* _Required work_:
a) Reproduce word for word the section of the passage on corporate profit shifting starting with "Against this background, questions" and going on through "explain these decisions?".
b) Answer these questions from the passage on corporate profit shifting:
(i) Under the laissez faire model, how were companies expected to help fix their negative externalities?
(ii) What share of MNE profits do economists say is shifted to tax havens globally?
(iii) Which four notions does the 'evolutionary' approach use?

* _Extract_:
On the one hand, it has led companies, especially large multinational enterprises (MNEs), to use business models that have proved successful because they could free ride on environmental or social costs (Henderson, 2020), especially through operations in poorly regulated developing countries (Giuliani and Macchi, 2014). At a macro level, this laissez faire model was expected to create societal well-being based on the idea that companies would promote economic growth and would also contribute to fix their negative externalities through tax payments. However, in reality, this expectation has not been met. Economists have recently documented that some 36% of MNE’s profits are shifted to tax havens globally (Tørsløv et al., 2023), suggesting that instead of seeking to minimise their harmful impacts on society and the natural environment, for example, through proper payment of local taxes, corporate governance decisions are more concerned with protecting profits and shareholder value, and companies engage in a raft of strategies so as to geographically distribute their profits in ways that minimise their tax liabilities (see, for example, Pistor, 2019). As a result, valuable resources are lost which would otherwise contribute to expenditure on local public services.
Against this background, questions arise as to whether EEG has so far developed a sufficient theoretical apparatus to tackle or understand this corporate behaviour. How is the ‘evolutionary’ approach, using notions such as path dependency, relatedness, complexity or adaptability, fit to explain the dark side of corporate decision making? Do we need other theories or other theoretical constructs in combination with the conventional ones to explain these decisions?

* _Data provided_:
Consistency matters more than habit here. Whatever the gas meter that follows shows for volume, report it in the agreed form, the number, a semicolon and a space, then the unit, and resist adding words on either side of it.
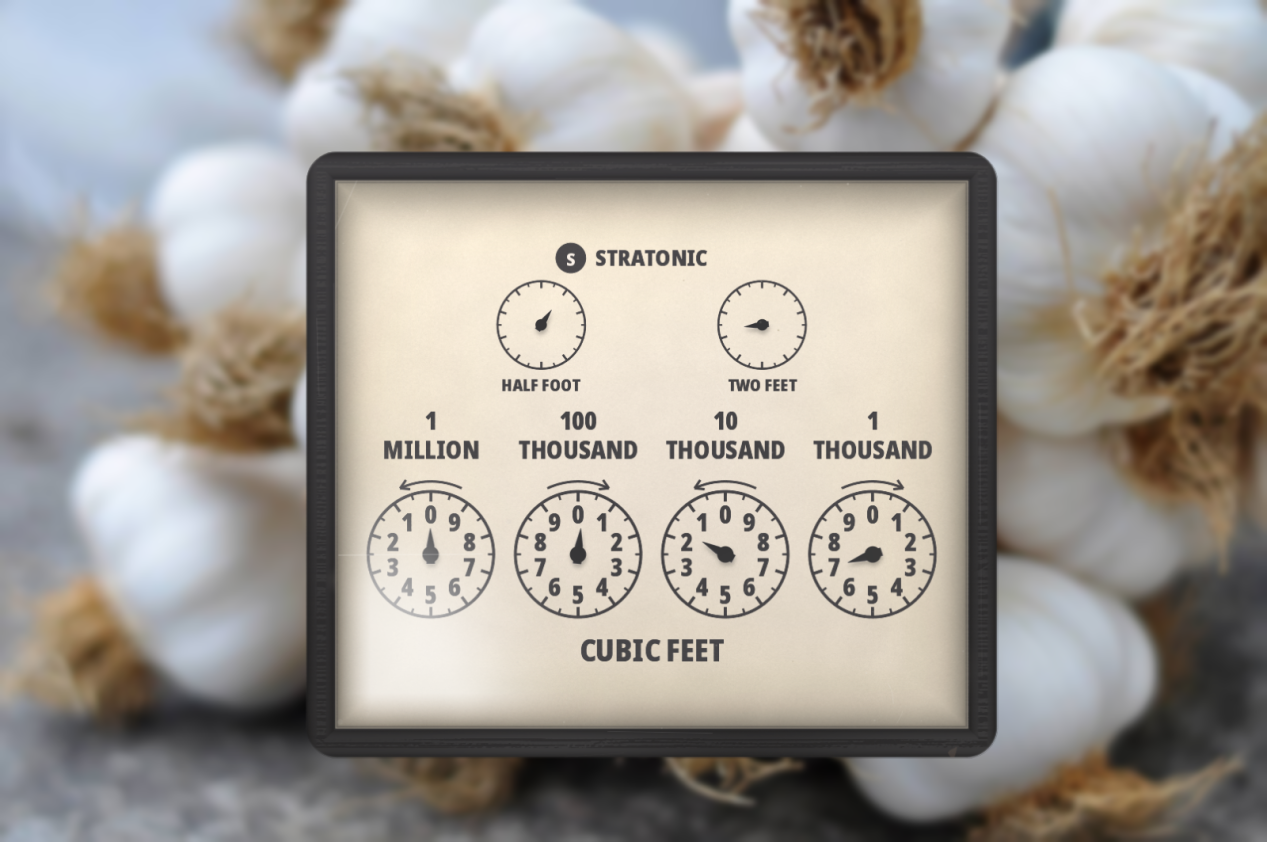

* _Solutions per task_:
a)
Against this background, questions arise as to whether EEG has so far developed a sufficient theoretical apparatus to tackle or understand this corporate behaviour. How is the ‘evolutionary’ approach, using notions such as path dependency, relatedness, complexity or adaptability, fit to explain the dark side of corporate decision making? Do we need other theories or other theoretical constructs in combination with the conventional ones to explain these decisions?

b)
(i) Through tax payments.
(ii) Some 36%.
(iii) Path dependency, relatedness, complexity and adaptability.